ZITIERTER ABSCHNITT >>
Bedeutung von aktuellen Statistiken für Indexe

In einem Projekt, zu dem ich erst vor kurzem hinzu gezogen wurde, ging es um die Verwendung von Indexen sowie die richtige Indexstrategie in einem Herstellerprodukt, das regelmäßig gegen Mittag manche Abfragen in der Ausführungszeit verdoppelte. Meine Aufgabe bestand darin, die Ursache zu finden und geeignete Strategien für den Kunden zu erarbeiten. Bei dieser Aufgabe wurden eine Vielzahl von Problemen offenkundig, von denen insbesondere der Sachverhalt dieses Artikels einen direkten Zusammenhang zwischen Statistiken und der Verwendung von Indexen zeigt.

Ein ganz wichtiger Hinweis gleich zu Beginn: Zu Statistiken in Microsoft SQL Server gibt es tausende von sehr guten Artikeln im WWW. Statistiken selbst werden in dem nachfolgenden Artikel NICHT näher beschrieben! Sie sind aber für das Verständnis von Microsoft SQL Server und der Ermittlung von Ausführungsplänen DAS Werkzeug für gute Ausführungspläne. Sofern es notwendig wird, gehe ich auf einzelne Ergebnisse gezielt ein; für eine Vertiefung in das Thema Statistiken möchte ich das wirklich SEHR GUTE Buch “SQL Server Statistics” von Holger Schmeling empfehlen! In diesem Zusammenhang möchte ich auch die Aufzeichnung "Demystifying Database Statistisc” von Erin Stellato empfehlen, den sie auf dem PASS Summit 2012 gehalten hat!

AUFGABE A >>
Schreiben Sie aus dem Abschnitt über Statistiken und Indexe den Teil von „Ein ganz wichtiger“ bis einschließlich „2012 gehalten hat!“ wortgetreu ab.

Gesammelte Daten:
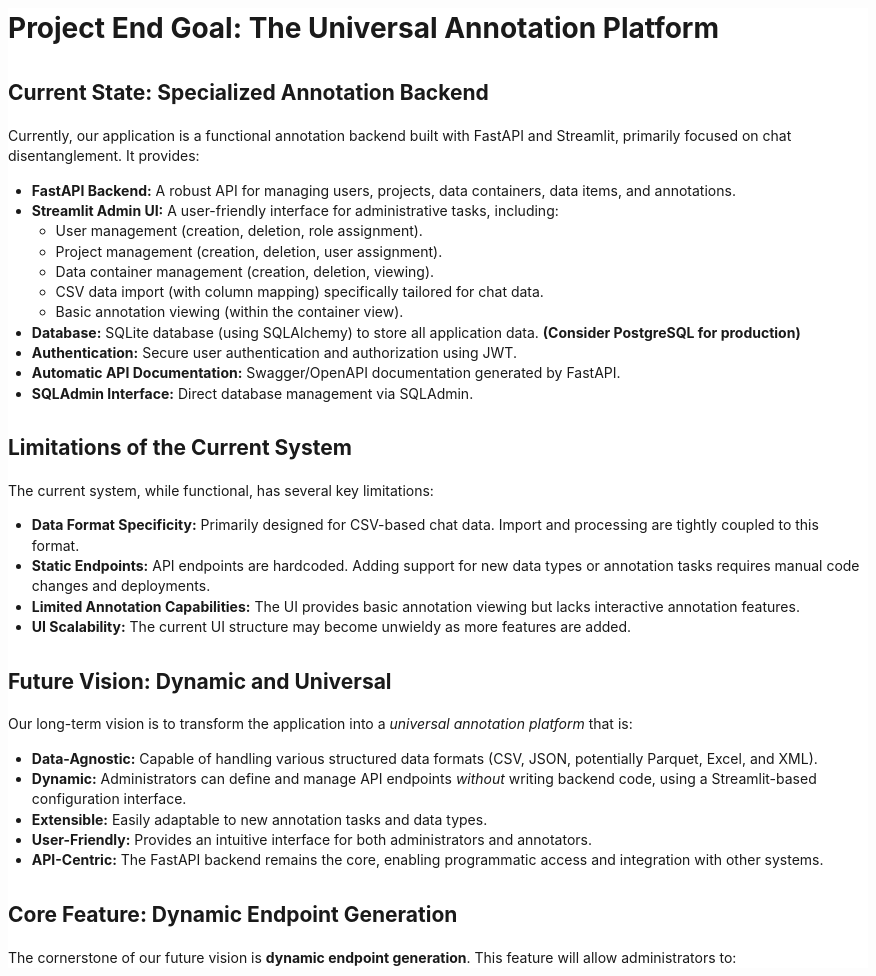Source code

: # Project End Goal: The Universal Annotation Platform

## Current State: Specialized Annotation Backend

Currently, our application is a functional annotation backend built with FastAPI and Streamlit, primarily focused on chat disentanglement. It provides:

*   **FastAPI Backend:** A robust API for managing users, projects, data containers, data items, and annotations.
*   **Streamlit Admin UI:** A user-friendly interface for administrative tasks, including:
    *   User management (creation, deletion, role assignment).
    *   Project management (creation, deletion, user assignment).
    *   Data container management (creation, deletion, viewing).
    *   CSV data import (with column mapping) specifically tailored for chat data.
    *   Basic annotation viewing (within the container view).
*   **Database:** SQLite database (using SQLAlchemy) to store all application data.  **(Consider PostgreSQL for production)**
*   **Authentication:** Secure user authentication and authorization using JWT.
*   **Automatic API Documentation:** Swagger/OpenAPI documentation generated by FastAPI.
*   **SQLAdmin Interface:** Direct database management via SQLAdmin.

## Limitations of the Current System

The current system, while functional, has several key limitations:

*   **Data Format Specificity:** Primarily designed for CSV-based chat data. Import and processing are tightly coupled to this format.
*   **Static Endpoints:** API endpoints are hardcoded. Adding support for new data types or annotation tasks requires manual code changes and deployments.
*   **Limited Annotation Capabilities:** The UI provides basic annotation viewing but lacks interactive annotation features.
*   **UI Scalability:** The current UI structure may become unwieldy as more features are added.

## Future Vision: Dynamic and Universal

Our long-term vision is to transform the application into a *universal annotation platform* that is:

*   **Data-Agnostic:** Capable of handling various structured data formats (CSV, JSON, potentially Parquet, Excel, and XML).
*   **Dynamic:** Administrators can define and manage API endpoints *without* writing backend code, using a Streamlit-based configuration interface.
*   **Extensible:** Easily adaptable to new annotation tasks and data types.
*   **User-Friendly:** Provides an intuitive interface for both administrators and annotators.
*   **API-Centric:** The FastAPI backend remains the core, enabling programmatic access and integration with other systems.

## Core Feature: Dynamic Endpoint Generation

The cornerstone of our future vision is **dynamic endpoint generation**. This feature will allow administrators to:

AUFGABE B >>
Tauschen Sie in den Einträgen „application“ gegen „software“ aus, und zwar nur in den Zeilen von der Zeile mit „## Future Vision: Dynamic and Universal“ bis einschließlich der Zeile mit „Our long-term vision“. Geben Sie ausschließlich diese Zeilen wieder und lassen Sie alles andere darin unverändert.

ANTWORT A >>
Ein ganz wichtiger Hinweis gleich zu Beginn: Zu Statistiken in Microsoft SQL Server gibt es tausende von sehr guten Artikeln im WWW. Statistiken selbst werden in dem nachfolgenden Artikel NICHT näher beschrieben! Sie sind aber für das Verständnis von Microsoft SQL Server und der Ermittlung von Ausführungsplänen DAS Werkzeug für gute Ausführungspläne. Sofern es notwendig wird, gehe ich auf einzelne Ergebnisse gezielt ein; für eine Vertiefung in das Thema Statistiken möchte ich das wirklich SEHR GUTE Buch “SQL Server Statistics” von Holger Schmeling empfehlen! In diesem Zusammenhang möchte ich auch die Aufzeichnung "Demystifying Database Statistisc” von Erin Stellato empfehlen, den sie auf dem PASS Summit 2012 gehalten hat!

ANTWORT B >>
## Future Vision: Dynamic and Universal

Our long-term vision is to transform the software into a *universal annotation platform* that is:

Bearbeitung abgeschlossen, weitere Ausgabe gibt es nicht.